Source records
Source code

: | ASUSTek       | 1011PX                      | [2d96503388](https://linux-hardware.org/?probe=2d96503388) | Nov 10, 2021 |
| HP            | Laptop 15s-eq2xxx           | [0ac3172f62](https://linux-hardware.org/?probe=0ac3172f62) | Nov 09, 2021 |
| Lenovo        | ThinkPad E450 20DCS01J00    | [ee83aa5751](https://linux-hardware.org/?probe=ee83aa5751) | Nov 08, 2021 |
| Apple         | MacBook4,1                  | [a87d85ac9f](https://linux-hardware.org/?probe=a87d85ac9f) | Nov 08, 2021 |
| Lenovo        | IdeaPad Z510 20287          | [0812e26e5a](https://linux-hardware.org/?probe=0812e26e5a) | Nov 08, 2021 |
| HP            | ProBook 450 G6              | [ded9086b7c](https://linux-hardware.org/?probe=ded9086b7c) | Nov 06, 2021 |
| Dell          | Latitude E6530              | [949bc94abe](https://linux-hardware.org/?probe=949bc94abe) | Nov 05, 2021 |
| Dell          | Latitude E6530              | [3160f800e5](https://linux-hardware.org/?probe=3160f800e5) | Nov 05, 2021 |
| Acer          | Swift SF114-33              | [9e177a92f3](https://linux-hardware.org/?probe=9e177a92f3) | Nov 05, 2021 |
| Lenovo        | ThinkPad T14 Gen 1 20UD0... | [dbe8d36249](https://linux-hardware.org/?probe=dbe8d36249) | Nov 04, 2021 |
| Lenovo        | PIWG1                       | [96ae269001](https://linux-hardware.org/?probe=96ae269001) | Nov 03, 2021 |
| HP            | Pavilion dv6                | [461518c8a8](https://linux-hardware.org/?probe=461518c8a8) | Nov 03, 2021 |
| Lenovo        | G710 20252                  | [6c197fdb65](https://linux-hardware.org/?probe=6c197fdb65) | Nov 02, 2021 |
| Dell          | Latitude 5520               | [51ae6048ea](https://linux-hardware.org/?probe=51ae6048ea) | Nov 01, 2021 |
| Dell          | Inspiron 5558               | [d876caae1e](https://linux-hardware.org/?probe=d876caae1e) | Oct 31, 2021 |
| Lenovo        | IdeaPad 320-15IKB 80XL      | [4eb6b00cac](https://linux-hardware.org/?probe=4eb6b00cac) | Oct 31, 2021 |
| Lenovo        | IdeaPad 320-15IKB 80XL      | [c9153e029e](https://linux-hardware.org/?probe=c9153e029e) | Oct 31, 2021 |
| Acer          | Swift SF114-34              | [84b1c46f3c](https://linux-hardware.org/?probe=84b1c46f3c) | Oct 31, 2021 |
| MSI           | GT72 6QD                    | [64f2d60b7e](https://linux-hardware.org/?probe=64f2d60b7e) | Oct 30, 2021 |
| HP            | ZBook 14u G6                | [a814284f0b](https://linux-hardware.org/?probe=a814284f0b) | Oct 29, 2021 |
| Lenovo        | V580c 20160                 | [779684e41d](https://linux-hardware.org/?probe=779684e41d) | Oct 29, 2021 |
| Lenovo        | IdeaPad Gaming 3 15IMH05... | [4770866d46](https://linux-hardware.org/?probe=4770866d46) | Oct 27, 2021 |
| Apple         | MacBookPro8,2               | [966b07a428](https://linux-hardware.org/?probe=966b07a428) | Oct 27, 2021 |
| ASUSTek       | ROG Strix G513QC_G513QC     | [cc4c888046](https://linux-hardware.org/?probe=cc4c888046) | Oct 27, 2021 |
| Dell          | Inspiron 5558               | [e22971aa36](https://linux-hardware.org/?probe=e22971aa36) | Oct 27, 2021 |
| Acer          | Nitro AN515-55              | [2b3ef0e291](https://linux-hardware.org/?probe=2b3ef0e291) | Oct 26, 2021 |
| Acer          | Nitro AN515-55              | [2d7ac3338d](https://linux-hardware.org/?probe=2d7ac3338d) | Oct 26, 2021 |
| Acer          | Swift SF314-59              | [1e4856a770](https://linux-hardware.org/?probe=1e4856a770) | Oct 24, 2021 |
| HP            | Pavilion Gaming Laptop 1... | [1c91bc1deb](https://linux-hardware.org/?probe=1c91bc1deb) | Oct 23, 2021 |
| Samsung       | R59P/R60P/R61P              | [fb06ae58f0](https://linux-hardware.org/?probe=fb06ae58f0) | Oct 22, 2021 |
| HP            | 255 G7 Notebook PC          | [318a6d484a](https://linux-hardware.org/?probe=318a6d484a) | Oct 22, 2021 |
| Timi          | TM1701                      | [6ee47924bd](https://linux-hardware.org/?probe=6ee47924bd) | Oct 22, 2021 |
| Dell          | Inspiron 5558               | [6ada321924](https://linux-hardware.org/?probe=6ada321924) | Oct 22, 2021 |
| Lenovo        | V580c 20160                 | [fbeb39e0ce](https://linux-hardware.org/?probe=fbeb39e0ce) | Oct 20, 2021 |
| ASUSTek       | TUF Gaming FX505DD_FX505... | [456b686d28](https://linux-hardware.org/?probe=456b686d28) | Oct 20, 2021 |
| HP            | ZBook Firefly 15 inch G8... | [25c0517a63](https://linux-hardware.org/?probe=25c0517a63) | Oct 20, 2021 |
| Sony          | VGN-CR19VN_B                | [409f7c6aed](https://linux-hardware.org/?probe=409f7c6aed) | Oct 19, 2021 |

▶ Task statement: In the data above, which lines lie between the line with "[84b1c46f3c](https://linux-hardware.org/?probe=84b1c46f3c) | Oct" and the line with "ZBook 14u G6", inclusive? Print those lines exactly and nothing else.

▶ Solution:
| Acer          | Swift SF114-34              | [84b1c46f3c](https://linux-hardware.org/?probe=84b1c46f3c) | Oct 31, 2021 |
| MSI           | GT72 6QD                    | [64f2d60b7e](https://linux-hardware.org/?probe=64f2d60b7e) | Oct 30, 2021 |
| HP            | ZBook 14u G6                | [a814284f0b](https://linux-hardware.org/?probe=a814284f0b) | Oct 29, 2021 |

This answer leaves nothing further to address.